Tuesday, January 02, 2007
The Post-Gazette had a replay of the oddest stories of 2006:
Fort Lauderdale, Fla. Feb 13. Airport Baggage screener found a human head with teeth, hair and skin in the luggage of a woman who said she intended to ward off evil spirits with it., authorities said. Myrlene Severe, 30, a Haitian-born permanent U.S. resident, was charged with smuggling a human head into the U.S. without proper documentation.
Makes you wonder what the proper documentation would be.
I purchased an iSun solar cell charger. About the size of a paperback book, it will power just about any small electronic device (2 watts output) or, with it's battery pack, charge 10 AA batteries. I haven't had a chance to really play with it but I wanted it so that I could be sure not to run out of power for things like my GPS or cell phone when I'm out on the trail riding my bike or hiking for days at a time away from civilization.
Solar panels can be somewhat delicate so I wanted to get a bag to carry and protect it. During lunch I went to a luggage place on Liberty Avenue because I know they have plenty of bags of all sizes. There were some things that were close but either didn't have enough for the cables and other accessories or was too large. The salesman had a few other things but eventually came up with a bag that was nearly perfect.
That's insane! I'm not going protect my sensitive electronic equipment with a bag worth more than the device. I'd need to get a bag to protect the bag.
So, I went next door to the Broadway Army-Navy Store and immediately found something that was wholly adequate.
Monday, January 01, 2007
Yesterday I went out to take advantage if the unseasonably warm weather to ride one last bit of bike trail before the rain came in the afternoon. I started at Saltsburg and headed east on the West Penn Trail to scout out the new section connecting the trail through State Games Lands 328 to the Conemaugh Dam. 6 miles each way. Then I headed west as they completed building the bridge over Blacklegs Creek, opening up a whole new section of trail to Avonmore. About 5 miles each way. Then it was south along the Westmoreland Heritage Trail and back. 2.5 miles each way.
At the end of my riding, my bike's odometer read 2,494 miles for the year.
I don't feel any particular disappointment that I wasn't able to to come up with 6 more miles to roll it over to a nice round number like 2,500, but I had set a rough goal of topping 3,000 miles for the year. Not because the number itself means anything in and of itself but because it is representative of the amount of exercise and sightseeing I would like to accomplish.
I also downloaded the logs of my Geocaching and ran them through a statistical program. That revealed that I had only found 37 caches in 2006 when in previous years I had logged closer to 70. Again, this isn't a contest and I don't win by finding more caches than anyone else but the numbers show that I'm not getting out as much as I used to. I'm not riding the trails as much. I'm not hiking as much. I'm not exploring as much. And that is what it is about.
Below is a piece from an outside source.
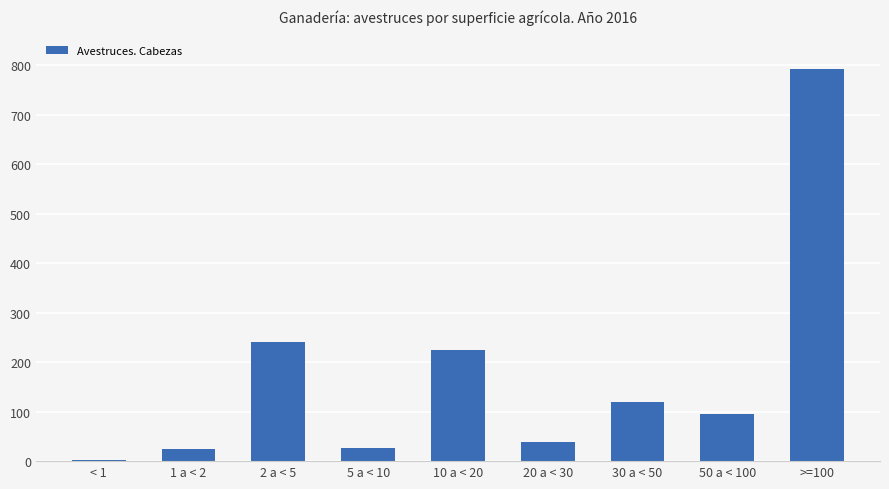

At which category does the chart reach its peak across all series?

>=100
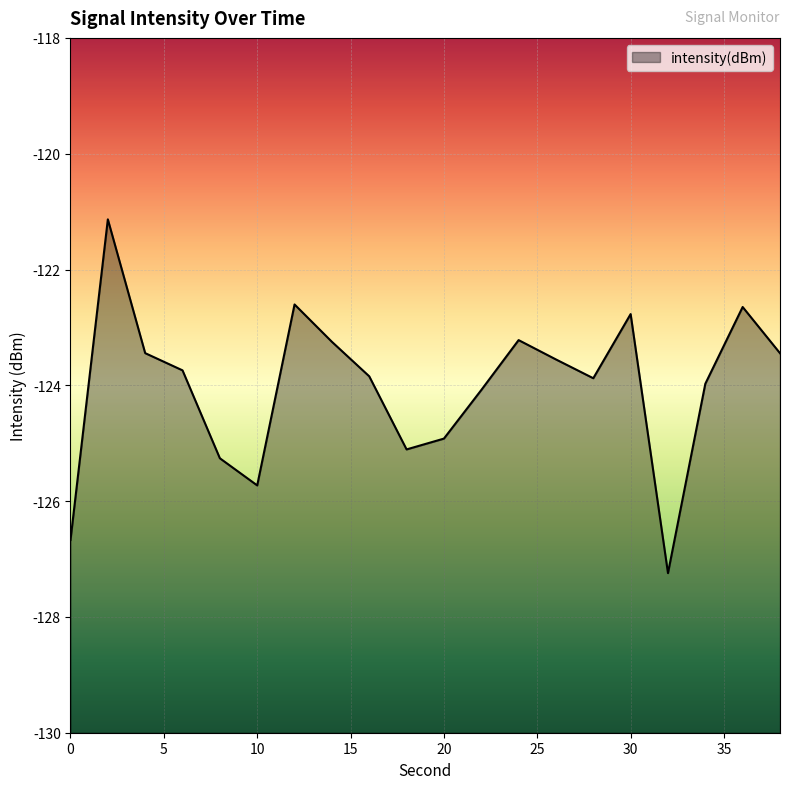

What value does the data have at 22?

-124.1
So, herein I make my New Year's Resolution (tm) to ride 3,000 miles on my bike and find at least 70 geocaches.
The 3,000 miles should be relatively easy. Since Codename P has been caught and promised to not vandalize my car anymore, I no longer have to park at the Swineborne lot it hopes of gathering more evidence against him. I can go back to parking at the top of Schenley Park. That should just about double my daily commute. That's easily an additional 1,000 miles right there.
Geocaching may be a little more of a challenge to bring those numbers back up. It will take dedicating a certain amount of time on weekends to the endeavor. Much of it can be combined with bike riding, especially on trails I haven't already ridden yet, but mostly it will require a dedication to getting out at least once a week.
And remember, the numbers aren't the goal. Getting out is the goal. The numbers are just a measure of that.